Perhaps the only thing that truly keeps Claire close to Rebecca throughout all the attempts to expand their relationship is her writing. Always an avid reader, Claire finds Rebecca’s work for Creative Loafing and especially her blog The Frantic Feminist, fresh and compelling, with a take-no-prisoners style that’s open and brutally honest. Rebecca has stated she found her voice in New York, while working with a women’s group, and has since honed her craft even more. While her personal life slid into disarray, her writing became fiery and expressive. Claire often finds herself hanging on every word, and frequently encourages Rebecca to compile and publish her blog and other work.

Then two incidents occur that end Claire’s relationship with Rebecca, both occurring in November of 2005. The first is initiated by Rebecca, who lures Claire to her house under the pretense of “hanging out” when, in actuality, Rebecca has ulterior motives.

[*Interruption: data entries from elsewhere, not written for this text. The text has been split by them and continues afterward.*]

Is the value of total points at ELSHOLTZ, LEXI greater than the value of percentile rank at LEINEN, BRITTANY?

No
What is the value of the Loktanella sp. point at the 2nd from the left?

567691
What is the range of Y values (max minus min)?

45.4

She and Claire have been growing closer, Claire confiding more of her back story to Rebecca as she gains Claire’s trust, and, just as a certain deacon had done when Claire was still Christine, Rebecca totally misreads this as an indication that Claire is open to expanding their relationship. At the house, she plies Claire with wine, then makes an aggressive pass at her which Claire rebuffs. Claire’s annoyance at the attempt turns to outright anger when she learns that Rebecca has made a recording of the encounter on her computer and refuses to erase it when Claire insists. This prompts Claire to sever all ties with Rebecca, which she at first honors, but recently has ignored, cajoling Claire with all manner of communications, emails, voice messages, and videos.

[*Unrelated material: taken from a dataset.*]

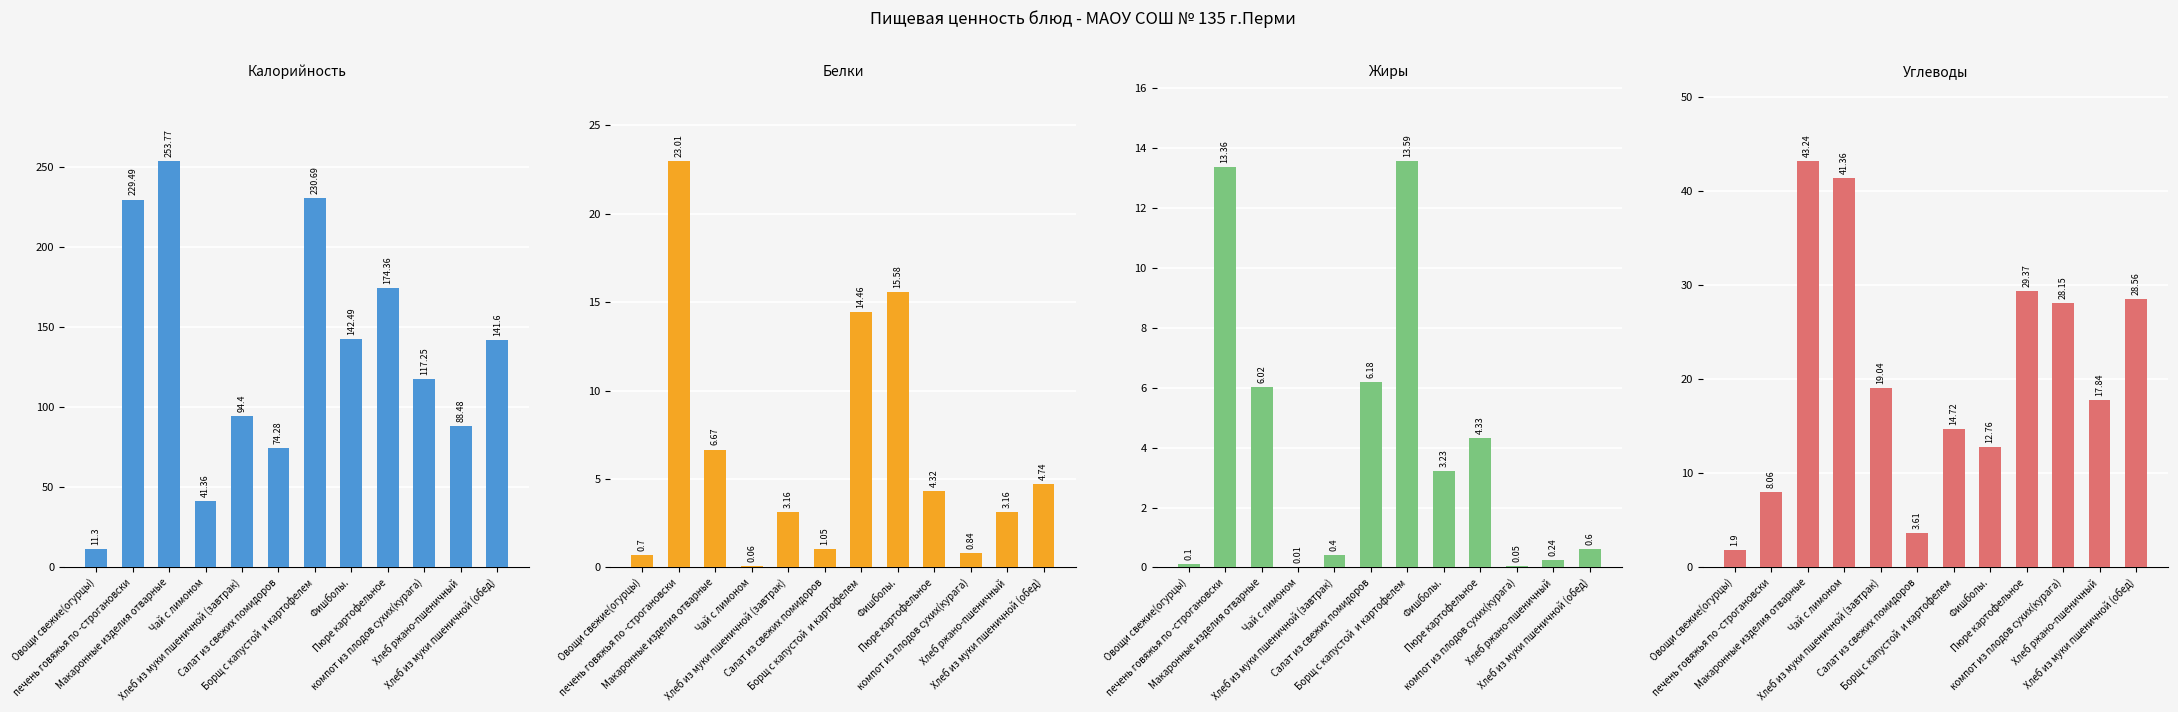

Count the number of data series in this chart.

4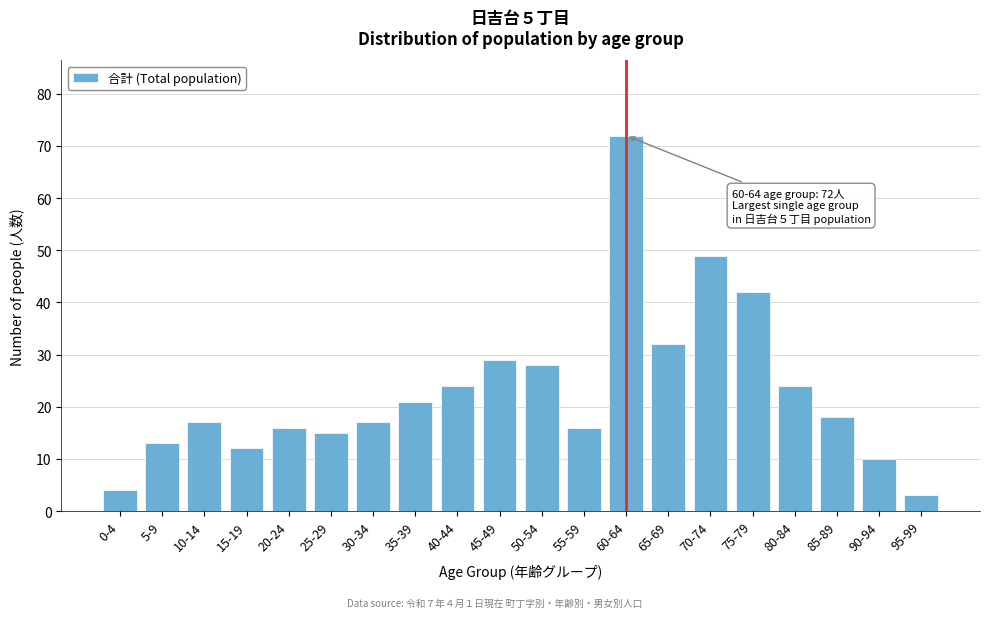

Reading left to right, transcribe all the data shown in this chart.

0-4=4	5-9=13	10-14=17	15-19=12	20-24=16	25-29=15	30-34=17	35-39=21	40-44=24	45-49=29	50-54=28	55-59=16	60-64=72	65-69=32	70-74=49	75-79=42	80-84=24	85-89=18	90-94=10	95-99=3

Finally, late one morning in early December of 2005, Claire answers a knock at her door to be greeted by someone she never expected to see at her home, Rachel Lawson, who seems just as surprised to find that the friend her nephew sent her to meet is a familiar face from her church. Claire invites her in and once they’re seated on the couch, Rachel tells her, “Steven asked me to speak to you.”

“Steven?” Claire says. “Has something happened to Becky?”

“I’m afraid so,” Rachel says. “Rebecca was killed in a car accident November 29 on her way back from a festival in South Carolina.”

Despite their issues, Claire is still upset by the loss. Rachel consoles her and spends several hours with Claire, listening to her stories about Rebecca and offering comforting words. She offers to meet with Claire to help her work through her grief, and Claire readily agrees, visiting Rachel at her home, and talking to her more often at church. Over time, they become close friends.